Platform enhancements and security updates

🌍 Simplified EU Data Residency & Management

We've simplified EU operations with instant access to:

  • Self-serve EU data processing via our EU endpointComplete data sovereignty for EU operations
  • Regional usage filtering and cost tracking
  • Reduced latency for EU-based operations

✅ Enhanced Security & Compliance

  • Full-scope SOC 2 Type 2 certification across all Trust Service Criteria
  • ISO 27001 certification achievement
  • Enhanced security controls across our infrastructure

You can read more about these new enhancements in our related blog.

January 31, 2025

Reduced hallucination rates

We have reduced Universal-2's hallucination rate for the word "it" during periods of silence.

January 15, 2025

New dashboard features

Two new features are available to users on their dashboards:

  1. Users can now see and filter more historical usage and spend data
  2. Users can now see usage and spend by the hour for a given day
December 20, 2024

Reliability improvements

We've made reliability improvements for Claude models in our LeMUR framework.

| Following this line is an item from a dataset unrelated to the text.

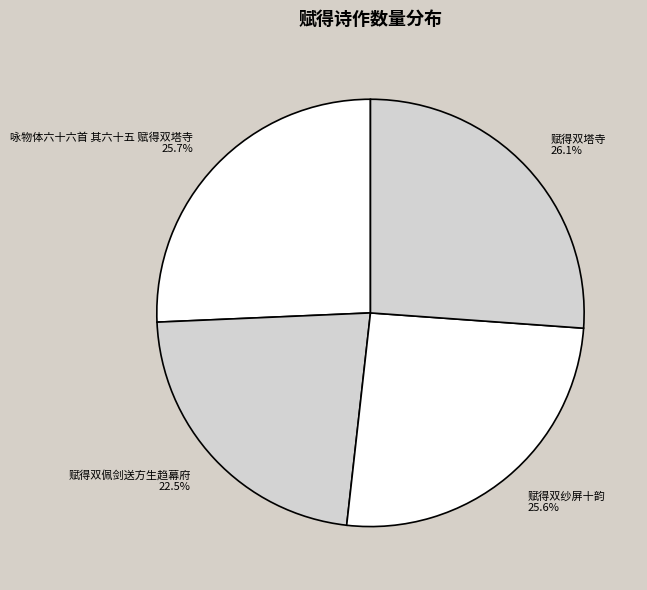

What percentage is NOT represented by 赋得双塔寺?

73.9%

We've made adjustments to our infrastructure so that users should see fewer timeout errors when using our Nano tier with some languages.

December 19, 2024

LiveKit 🤝 AssemblyAI

We've released the AssemblyAI integration for the LiveKit Agents framework, allowing developers to use our Streaming Speech-to-Text model in their real-time LiveKit applications.

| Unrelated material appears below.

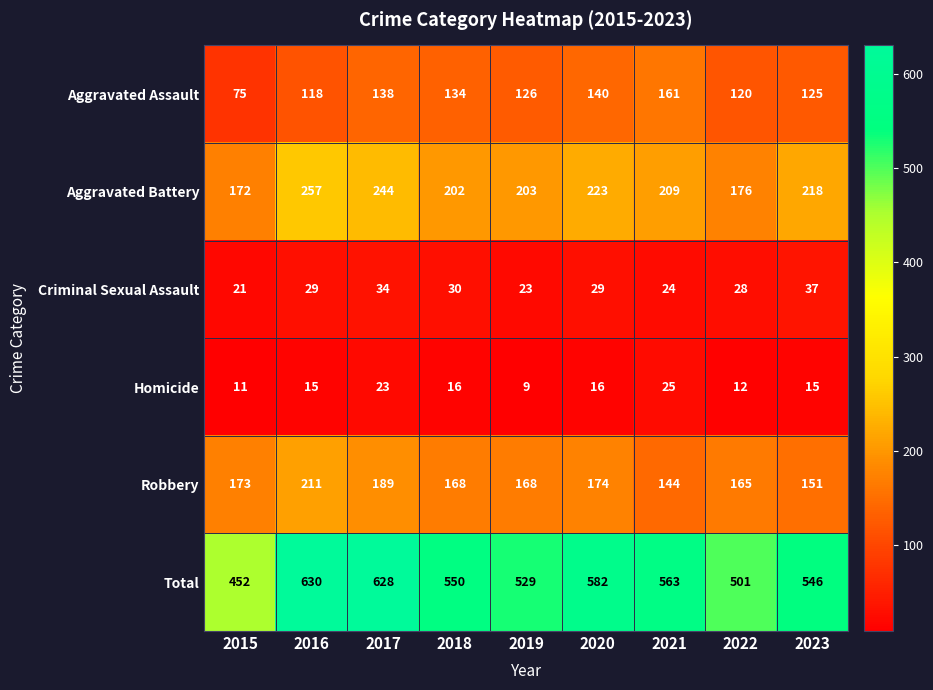

At which label is Robbery closest to 177?

2020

LiveKit is a powerful platform for building real-time audio and video applications. It abstracts away the complicated details of building real-time applications so developers can rapidly build and deploy applications for video conferencing, livestreaming, and more.

Check out our tutorial on How to build a LiveKit app with real-time Speech-to-Text to see how you can build a real-time transcription chat feature using the integration. You can browse all of our integrations on the Integrations page of our Docs.